ICC leader: Greenland moving too fast into oil and gas
“We have to be careful we don’t pay a terrible price for our independence.”
Aqqaluk Lynge, the head of the Inuit Circumpolar Council’s Greenland section, said this week that his country’s headlong rush into oil and gas development could produce “a terrible price for our independence.” (FILE PHOTO)
Greenland is racing into oil and mineral development before it’s ready, says Greenland’s Inuit Circumpolar Council president, Aqqaluk Lynge.
The self-governing Danish territory hasn’t properly studied the potential impacts of industry and oil drilling on animals and marine life.
“Freedom from Denmark could be a costly affair for the people of Greenland,” Aqqaluk Lynge said in a telephone interview from Nuuk Monday.
“We have to be careful we don’t pay a terrible price for our independence.”
Oil drilling is set to begin off Greenland’s west coast this summer, while aluminum giant Alcoa is pressing to build a smelter near Maniitsoq, and a hydroelectric dam to power it.
Greenland’s home rule government wants to use the royalties from projects like these to wean itself off the $750 million (Canadian dollars) it gets from Denmark each year as a precursor to eventual independence.
But Lynge, a former member of Greenland’s parliament and government minister, said Greenland lacks the “democratic infrastructure” to handle the looming wave of development.
Unlike Nunavut, Greenland didn’t get control of its environment department when it got authority over minerals, oil and gas, Lynge said.
That’s caused a lack of public consultation and allowed representatives from outside to dominate the debate.
“We need a free, prior and informed consent to go ahead with the planning of this kind of bigger projects,” he said, adding ICC Greenland is in favour of development, but at a slower pace.

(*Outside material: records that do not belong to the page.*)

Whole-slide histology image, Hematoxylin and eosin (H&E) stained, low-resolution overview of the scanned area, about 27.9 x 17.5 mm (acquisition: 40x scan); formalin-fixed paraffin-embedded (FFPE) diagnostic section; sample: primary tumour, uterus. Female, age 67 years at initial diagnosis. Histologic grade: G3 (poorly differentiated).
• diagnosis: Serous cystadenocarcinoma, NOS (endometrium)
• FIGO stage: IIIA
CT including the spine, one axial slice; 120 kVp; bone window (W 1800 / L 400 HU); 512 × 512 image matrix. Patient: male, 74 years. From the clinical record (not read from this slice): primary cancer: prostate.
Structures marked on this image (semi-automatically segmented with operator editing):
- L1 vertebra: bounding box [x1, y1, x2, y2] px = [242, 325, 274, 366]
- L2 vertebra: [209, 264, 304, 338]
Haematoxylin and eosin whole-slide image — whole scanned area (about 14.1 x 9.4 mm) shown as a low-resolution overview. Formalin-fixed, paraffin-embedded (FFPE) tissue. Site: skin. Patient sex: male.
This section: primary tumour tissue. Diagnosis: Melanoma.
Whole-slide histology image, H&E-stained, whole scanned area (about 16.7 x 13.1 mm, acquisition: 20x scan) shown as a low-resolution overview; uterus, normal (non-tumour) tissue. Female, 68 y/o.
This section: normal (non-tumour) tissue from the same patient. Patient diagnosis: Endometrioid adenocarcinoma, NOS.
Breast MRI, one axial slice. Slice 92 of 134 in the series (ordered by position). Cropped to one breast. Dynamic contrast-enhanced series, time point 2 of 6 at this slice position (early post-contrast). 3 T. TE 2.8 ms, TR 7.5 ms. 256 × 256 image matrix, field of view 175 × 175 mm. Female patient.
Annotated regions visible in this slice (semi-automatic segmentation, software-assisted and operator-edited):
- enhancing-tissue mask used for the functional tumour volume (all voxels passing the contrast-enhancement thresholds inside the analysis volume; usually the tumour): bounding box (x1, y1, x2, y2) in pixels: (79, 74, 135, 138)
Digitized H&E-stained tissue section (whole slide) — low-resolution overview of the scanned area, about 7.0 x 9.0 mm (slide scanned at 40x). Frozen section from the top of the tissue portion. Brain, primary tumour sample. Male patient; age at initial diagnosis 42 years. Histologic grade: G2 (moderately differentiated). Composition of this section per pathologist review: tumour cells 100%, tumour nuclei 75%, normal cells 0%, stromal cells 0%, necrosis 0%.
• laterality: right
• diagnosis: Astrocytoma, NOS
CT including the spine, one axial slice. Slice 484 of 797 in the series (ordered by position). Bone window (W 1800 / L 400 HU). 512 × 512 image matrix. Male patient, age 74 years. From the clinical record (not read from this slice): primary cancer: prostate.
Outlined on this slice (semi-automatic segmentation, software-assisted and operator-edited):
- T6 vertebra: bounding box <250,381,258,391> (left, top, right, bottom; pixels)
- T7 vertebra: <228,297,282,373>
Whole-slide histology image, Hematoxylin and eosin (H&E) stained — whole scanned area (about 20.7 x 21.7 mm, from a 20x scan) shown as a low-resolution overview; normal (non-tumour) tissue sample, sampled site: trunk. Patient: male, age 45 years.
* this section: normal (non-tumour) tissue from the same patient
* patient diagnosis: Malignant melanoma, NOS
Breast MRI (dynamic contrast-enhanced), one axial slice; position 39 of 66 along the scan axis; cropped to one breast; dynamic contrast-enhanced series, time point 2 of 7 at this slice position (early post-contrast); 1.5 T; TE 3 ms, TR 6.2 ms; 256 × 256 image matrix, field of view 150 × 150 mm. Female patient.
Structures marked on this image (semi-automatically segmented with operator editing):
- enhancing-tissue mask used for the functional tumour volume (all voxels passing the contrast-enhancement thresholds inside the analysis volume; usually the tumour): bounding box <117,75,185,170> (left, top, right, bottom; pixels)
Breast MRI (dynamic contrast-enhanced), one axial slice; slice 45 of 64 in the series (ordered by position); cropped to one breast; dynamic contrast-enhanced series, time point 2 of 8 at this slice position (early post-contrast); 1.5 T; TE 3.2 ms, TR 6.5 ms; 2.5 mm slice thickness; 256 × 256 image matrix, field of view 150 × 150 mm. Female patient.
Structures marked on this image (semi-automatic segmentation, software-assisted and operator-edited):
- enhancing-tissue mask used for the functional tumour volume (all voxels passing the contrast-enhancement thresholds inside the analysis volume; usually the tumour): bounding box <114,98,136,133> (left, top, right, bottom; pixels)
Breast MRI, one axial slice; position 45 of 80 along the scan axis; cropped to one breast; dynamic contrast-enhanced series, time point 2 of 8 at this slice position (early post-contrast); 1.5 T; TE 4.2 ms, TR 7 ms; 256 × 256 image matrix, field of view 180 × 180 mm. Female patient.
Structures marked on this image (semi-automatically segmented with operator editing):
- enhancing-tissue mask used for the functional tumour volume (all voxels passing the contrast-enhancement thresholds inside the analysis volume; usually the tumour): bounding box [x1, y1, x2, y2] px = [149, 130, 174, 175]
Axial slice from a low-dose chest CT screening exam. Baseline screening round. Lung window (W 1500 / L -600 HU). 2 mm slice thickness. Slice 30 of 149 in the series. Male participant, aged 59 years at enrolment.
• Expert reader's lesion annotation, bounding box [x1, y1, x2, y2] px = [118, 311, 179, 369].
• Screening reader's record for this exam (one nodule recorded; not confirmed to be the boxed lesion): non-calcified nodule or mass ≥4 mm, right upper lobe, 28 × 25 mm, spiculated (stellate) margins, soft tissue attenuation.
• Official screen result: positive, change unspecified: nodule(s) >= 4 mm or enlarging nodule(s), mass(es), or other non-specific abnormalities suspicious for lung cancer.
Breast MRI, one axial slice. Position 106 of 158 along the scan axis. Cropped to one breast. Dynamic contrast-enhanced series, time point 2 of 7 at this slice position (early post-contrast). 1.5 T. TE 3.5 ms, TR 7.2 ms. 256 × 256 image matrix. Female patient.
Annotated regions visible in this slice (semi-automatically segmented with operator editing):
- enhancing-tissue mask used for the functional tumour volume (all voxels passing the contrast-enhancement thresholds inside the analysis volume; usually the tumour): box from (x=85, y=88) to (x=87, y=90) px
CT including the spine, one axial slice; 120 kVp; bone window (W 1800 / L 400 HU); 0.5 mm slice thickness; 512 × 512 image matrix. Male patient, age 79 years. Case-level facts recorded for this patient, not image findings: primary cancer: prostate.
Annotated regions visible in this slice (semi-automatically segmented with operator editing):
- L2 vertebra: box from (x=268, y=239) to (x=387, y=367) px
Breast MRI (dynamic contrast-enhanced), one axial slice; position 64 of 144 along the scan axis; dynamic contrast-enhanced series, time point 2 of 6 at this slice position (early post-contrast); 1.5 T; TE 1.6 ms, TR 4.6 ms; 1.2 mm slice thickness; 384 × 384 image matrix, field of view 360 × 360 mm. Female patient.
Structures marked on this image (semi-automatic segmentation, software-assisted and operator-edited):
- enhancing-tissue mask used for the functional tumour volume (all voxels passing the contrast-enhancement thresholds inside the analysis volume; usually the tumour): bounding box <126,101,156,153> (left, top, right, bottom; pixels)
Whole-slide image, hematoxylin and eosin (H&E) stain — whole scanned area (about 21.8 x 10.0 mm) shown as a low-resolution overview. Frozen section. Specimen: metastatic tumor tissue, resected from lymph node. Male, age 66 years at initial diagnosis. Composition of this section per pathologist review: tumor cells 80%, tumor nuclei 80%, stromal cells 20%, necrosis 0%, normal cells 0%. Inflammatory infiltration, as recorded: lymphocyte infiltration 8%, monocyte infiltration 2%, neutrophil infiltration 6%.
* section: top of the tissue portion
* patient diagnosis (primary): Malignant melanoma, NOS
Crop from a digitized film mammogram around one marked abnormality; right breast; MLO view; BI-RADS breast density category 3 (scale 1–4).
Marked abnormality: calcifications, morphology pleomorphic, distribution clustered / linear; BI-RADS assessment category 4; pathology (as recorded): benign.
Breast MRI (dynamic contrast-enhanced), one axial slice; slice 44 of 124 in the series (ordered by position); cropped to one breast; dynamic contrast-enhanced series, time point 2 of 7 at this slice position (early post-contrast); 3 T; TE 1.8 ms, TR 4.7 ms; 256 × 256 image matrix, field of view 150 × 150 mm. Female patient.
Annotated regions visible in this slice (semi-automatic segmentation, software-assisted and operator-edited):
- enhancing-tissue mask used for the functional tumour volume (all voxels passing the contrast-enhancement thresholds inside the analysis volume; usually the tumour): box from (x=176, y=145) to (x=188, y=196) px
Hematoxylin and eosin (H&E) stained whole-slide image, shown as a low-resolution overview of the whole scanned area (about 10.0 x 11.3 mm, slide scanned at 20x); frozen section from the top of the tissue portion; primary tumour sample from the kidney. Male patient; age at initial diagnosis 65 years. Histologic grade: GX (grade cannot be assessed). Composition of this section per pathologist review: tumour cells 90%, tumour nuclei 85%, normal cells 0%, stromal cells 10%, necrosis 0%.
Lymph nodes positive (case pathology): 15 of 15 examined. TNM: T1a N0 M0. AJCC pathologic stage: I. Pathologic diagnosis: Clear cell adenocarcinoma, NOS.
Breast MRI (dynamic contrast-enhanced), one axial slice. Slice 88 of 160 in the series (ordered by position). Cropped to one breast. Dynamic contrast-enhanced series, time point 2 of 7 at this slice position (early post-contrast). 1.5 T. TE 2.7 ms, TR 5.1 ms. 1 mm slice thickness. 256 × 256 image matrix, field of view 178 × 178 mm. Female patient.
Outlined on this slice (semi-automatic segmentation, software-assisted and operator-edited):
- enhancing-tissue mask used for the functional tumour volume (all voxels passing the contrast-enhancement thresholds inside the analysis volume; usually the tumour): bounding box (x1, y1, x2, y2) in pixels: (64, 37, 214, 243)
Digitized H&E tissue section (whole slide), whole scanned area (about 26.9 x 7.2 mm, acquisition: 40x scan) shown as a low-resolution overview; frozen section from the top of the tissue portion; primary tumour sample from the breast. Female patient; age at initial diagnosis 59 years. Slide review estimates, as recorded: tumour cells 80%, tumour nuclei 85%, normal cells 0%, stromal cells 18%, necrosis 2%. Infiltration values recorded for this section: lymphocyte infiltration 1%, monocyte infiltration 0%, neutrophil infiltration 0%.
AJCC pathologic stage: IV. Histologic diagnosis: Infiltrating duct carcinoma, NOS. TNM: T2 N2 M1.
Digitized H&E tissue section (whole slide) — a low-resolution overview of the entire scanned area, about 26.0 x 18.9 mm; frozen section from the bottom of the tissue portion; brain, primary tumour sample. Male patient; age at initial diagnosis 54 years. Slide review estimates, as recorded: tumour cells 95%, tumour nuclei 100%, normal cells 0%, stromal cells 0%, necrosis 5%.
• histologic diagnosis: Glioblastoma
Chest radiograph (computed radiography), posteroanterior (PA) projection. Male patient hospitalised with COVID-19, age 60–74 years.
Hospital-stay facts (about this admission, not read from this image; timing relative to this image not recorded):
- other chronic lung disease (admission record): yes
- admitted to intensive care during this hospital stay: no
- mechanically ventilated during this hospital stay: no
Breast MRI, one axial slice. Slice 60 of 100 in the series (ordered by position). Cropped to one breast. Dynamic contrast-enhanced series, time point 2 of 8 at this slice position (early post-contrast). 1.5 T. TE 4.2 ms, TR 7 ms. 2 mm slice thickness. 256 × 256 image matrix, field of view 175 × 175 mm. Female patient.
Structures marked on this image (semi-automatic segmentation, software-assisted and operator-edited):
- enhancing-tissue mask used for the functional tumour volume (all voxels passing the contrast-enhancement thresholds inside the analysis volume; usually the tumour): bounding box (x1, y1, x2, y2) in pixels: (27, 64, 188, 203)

Lynge is also concerned about the impact of oil drilling on beluga and narwhal populations in the Davis Strait, which Greenlandic hunters share with Nunavut.
Nunavut Tunngavik Inc. is concerned about that too, although Nunavut’s land claim organization is more staunchly pro-development.
James Eetoolook, NTI’s first vice president, said it’s up to the federal government to enforce regulations and ensure Nunavut has the ability to respond to environmental disasters.
“The sea mammals are very fragile and that’s why we’ve been calling on the federal government to make sure they have a good strategy about safety of any kind of transportation of oil or gas,” Eetoolook said.
Lynge said Greenland and Nunavut must work together to plan for more industry and development in the Arctic, which will bear the brunt of any environmental impacts “on top of the climate changes that are taking place.”
“Whatever happens off of Greenland’s west coast is also something that should have the Nunavut government’s [attention],” he said.